Goal of the exercise ::
Return, from the data that follows, each line that holds the word "update".

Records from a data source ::
▬▬▬

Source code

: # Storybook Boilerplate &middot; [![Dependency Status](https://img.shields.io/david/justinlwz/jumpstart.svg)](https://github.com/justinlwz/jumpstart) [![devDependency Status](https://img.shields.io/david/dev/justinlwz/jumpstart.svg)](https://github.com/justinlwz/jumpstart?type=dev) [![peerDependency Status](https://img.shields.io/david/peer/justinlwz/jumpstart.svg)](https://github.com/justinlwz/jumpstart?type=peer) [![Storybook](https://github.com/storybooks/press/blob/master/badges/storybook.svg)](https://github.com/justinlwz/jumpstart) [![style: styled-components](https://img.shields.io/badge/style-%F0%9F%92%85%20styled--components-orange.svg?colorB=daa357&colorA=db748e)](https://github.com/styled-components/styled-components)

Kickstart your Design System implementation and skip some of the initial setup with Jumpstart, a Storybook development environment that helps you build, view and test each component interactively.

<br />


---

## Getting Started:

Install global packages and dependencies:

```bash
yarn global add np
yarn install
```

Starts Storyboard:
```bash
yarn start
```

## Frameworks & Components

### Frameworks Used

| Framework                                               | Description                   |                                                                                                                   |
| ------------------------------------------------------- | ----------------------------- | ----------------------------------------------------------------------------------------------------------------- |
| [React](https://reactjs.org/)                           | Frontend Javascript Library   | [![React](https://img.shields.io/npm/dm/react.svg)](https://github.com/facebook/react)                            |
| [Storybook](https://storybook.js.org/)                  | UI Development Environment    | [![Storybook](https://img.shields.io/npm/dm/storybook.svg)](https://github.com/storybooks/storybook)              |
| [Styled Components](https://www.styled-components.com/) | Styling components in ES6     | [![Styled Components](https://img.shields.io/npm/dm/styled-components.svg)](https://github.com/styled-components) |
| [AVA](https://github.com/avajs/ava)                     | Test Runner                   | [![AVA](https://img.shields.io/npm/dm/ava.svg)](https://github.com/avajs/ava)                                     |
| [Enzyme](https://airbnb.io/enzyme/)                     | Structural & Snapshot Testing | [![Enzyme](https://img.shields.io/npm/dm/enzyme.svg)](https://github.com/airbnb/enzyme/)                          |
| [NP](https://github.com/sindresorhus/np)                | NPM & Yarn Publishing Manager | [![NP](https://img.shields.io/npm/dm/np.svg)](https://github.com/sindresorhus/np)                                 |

▬▬▬

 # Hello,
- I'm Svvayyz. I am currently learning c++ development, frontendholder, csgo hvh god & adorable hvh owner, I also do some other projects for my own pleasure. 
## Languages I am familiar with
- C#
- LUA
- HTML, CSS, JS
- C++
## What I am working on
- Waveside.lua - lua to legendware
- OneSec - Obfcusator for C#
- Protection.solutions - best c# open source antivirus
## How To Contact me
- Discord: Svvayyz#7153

▬▬▬

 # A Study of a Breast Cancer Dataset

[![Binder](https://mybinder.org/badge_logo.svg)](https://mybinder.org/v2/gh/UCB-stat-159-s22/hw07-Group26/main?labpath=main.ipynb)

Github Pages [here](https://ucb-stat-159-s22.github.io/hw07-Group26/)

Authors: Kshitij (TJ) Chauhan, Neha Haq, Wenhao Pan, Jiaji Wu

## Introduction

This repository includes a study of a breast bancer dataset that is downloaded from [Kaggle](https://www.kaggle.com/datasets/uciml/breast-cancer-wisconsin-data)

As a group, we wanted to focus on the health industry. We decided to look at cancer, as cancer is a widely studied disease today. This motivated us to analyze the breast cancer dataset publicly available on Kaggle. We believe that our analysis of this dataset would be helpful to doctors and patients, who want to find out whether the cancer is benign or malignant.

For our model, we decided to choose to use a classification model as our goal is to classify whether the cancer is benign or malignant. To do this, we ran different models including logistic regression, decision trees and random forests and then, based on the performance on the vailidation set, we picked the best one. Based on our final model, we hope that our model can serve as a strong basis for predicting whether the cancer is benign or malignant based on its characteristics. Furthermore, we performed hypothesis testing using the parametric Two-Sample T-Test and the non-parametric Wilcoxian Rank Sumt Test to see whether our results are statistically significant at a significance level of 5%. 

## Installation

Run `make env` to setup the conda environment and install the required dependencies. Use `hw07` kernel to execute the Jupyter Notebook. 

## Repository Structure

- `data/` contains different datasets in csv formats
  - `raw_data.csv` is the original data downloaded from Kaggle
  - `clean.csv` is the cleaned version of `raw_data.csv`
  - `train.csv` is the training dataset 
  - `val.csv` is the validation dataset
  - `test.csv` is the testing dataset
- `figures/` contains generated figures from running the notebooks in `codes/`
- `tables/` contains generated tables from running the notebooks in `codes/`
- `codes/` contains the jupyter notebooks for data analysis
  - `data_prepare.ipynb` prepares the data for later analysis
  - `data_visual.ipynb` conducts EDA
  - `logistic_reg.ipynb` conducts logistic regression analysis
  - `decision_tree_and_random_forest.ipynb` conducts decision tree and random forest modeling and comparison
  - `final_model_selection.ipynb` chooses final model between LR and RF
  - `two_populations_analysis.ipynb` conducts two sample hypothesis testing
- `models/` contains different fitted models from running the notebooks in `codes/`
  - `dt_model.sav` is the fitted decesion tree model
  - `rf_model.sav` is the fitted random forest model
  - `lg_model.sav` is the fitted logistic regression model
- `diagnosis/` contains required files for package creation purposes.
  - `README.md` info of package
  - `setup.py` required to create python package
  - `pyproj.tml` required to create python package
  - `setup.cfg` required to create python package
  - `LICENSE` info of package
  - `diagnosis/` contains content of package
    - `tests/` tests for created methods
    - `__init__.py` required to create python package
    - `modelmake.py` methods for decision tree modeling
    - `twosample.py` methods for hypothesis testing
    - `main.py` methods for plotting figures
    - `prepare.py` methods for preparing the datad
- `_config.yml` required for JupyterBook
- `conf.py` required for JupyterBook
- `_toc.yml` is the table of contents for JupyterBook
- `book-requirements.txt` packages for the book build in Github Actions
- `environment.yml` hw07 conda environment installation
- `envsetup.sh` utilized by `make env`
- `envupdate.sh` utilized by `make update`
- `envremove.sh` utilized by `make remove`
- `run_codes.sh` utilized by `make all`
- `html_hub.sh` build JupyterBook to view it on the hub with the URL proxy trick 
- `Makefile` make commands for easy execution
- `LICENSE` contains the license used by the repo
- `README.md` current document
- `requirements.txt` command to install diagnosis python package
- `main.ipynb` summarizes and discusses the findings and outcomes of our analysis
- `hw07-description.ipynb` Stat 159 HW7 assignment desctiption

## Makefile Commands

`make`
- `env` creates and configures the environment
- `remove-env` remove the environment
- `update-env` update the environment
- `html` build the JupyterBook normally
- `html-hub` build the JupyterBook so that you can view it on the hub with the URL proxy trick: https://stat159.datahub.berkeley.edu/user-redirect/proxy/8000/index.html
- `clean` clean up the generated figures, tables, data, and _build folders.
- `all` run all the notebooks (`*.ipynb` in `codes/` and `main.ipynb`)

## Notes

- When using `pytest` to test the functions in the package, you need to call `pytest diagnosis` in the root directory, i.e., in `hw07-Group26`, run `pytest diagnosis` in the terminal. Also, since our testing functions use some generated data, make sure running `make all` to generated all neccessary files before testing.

▬▬▬

Output below ::
- `envupdate.sh` utilized by `make update`
- `update-env` update the environment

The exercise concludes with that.